At one point when I tried to generate the HTML output with rake generate I got the error message:

$ rake generate
## Generating Site with Jekyll
overwrite source/stylesheets/screen.css
/usr/share/ruby-rvm/gems/ruby-1.9.3-p194/gems/maruku-0.6.0/lib/maruku/input/parse_doc.rb:22:in `<top (required)>': iconv will be deprecated in the future, use String#encode instead.
Configuration from .../_config.yml
Building site: source -> public
/usr/share/ruby-rvm/rubies/ruby-1.9.3-p194/lib/ruby/1.9.1/psych.rb:203:in `parse': (<unknown>): did not find expected key while parsing a block mapping at line 2 column 1 (Psych::SyntaxError)
     from /usr/share/ruby-rvm/rubies/ruby-1.9.3-p194/lib/ruby/1.9.1/psych.rb:203:in `parse_stream'
     from /usr/share/ruby-rvm/rubies/ruby-1.9.3-p194/lib/ruby/1.9.1/psych.rb:151:in `parse'
     from /usr/share/ruby-rvm/rubies/ruby-1.9.3-p194/lib/ruby/1.9.1/psych.rb:127:in `load'
     from /usr/share/ruby-rvm/gems/ruby-1.9.3-p194/gems/jekyll-0.11.2/lib/jekyll/convertible.rb:33:in `read_yaml'
     from /usr/share/ruby-rvm/gems/ruby-1.9.3-p194/gems/jekyll-0.11.2/lib/jekyll/post.rb:39:in `initialize'
     from ../plugins/preview_unpublished.rb:23:in `new'
     from ../plugins/preview_unpublished.rb:23:in `block in read_posts'
     from ../plugins/preview_unpublished.rb:21:in `each'
     from ../plugins/preview_unpublished.rb:21:in `read_posts'
     from /usr/share/ruby-rvm/gems/ruby-1.9.3-p194/gems/jekyll-0.11.2/lib/jekyll/site.rb:128:in `read_directories'
     from /usr/share/ruby-rvm/gems/ruby-1.9.3-p194/gems/jekyll-0.11.2/lib/jekyll/site.rb:98:in `read'
     from /usr/share/ruby-rvm/gems/ruby-1.9.3-p194/gems/jekyll-0.11.2/lib/jekyll/site.rb:38:in `process'
     from /usr/share/ruby-rvm/gems/ruby-1.9.3-p194/gems/jekyll-0.11.2/bin/jekyll:250:in `<top (required)>'
     from /usr/share/ruby-rvm/gems/ruby-1.9.3-p194/bin/jekyll:19:in `load'
     from /usr/share/ruby-rvm/gems/ruby-1.9.3-p194/bin/jekyll:19:in `<main>'
     from /usr/share/ruby-rvm/gems/ruby-1.9.3-p194/bin/ruby_noexec_wrapper:14:in `eval'
     from /usr/share/ruby-rvm/gems/ruby-1.9.3-p194/bin/ruby_noexec_wrapper:14:in `<main>'

You’ve got literally almost no chance of guessing what’s the problem here.
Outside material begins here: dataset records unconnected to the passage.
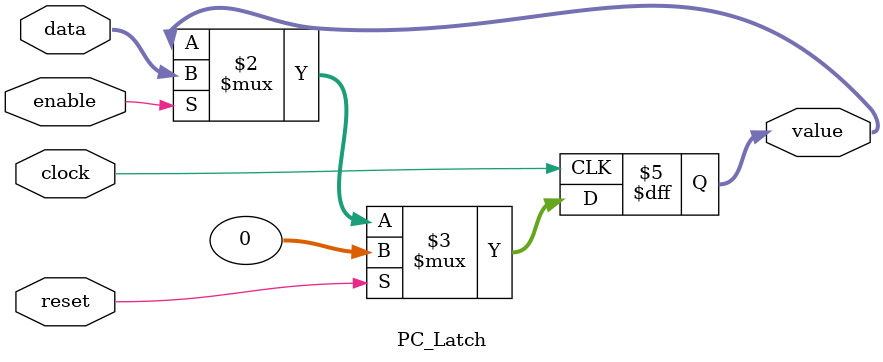
<source format=v>
`timescale 1ns / 1ps

module PC_Latch (
    input clock,
    input reset,
    input enable,
    input [31:0] data,
    output reg [31:0] value
);

    initial begin
        value = 32'd0;
    end

    //Transfers the data from the input to the output for at least 1 clock cycle
    always @ (posedge clock) begin
        value <= (reset) ? 32'd0 : ((enable) ? data : value);
    end

endmodule // PC_Latch

</source>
The issue will be in one of your articles. This article in chinese pointed me in the right direction. I’ve recently added some categories to some posts and use the wrong syntax to do so, instead of this syntax (the correct one):

Categories:
- Tech
- Life

I’ve used this one (the wrong one):

Categories: Tech, Life

It’s enough to have this in only one post or markdown file to let you run into this error. Fix that and run rake generate again. Then it should be fine again.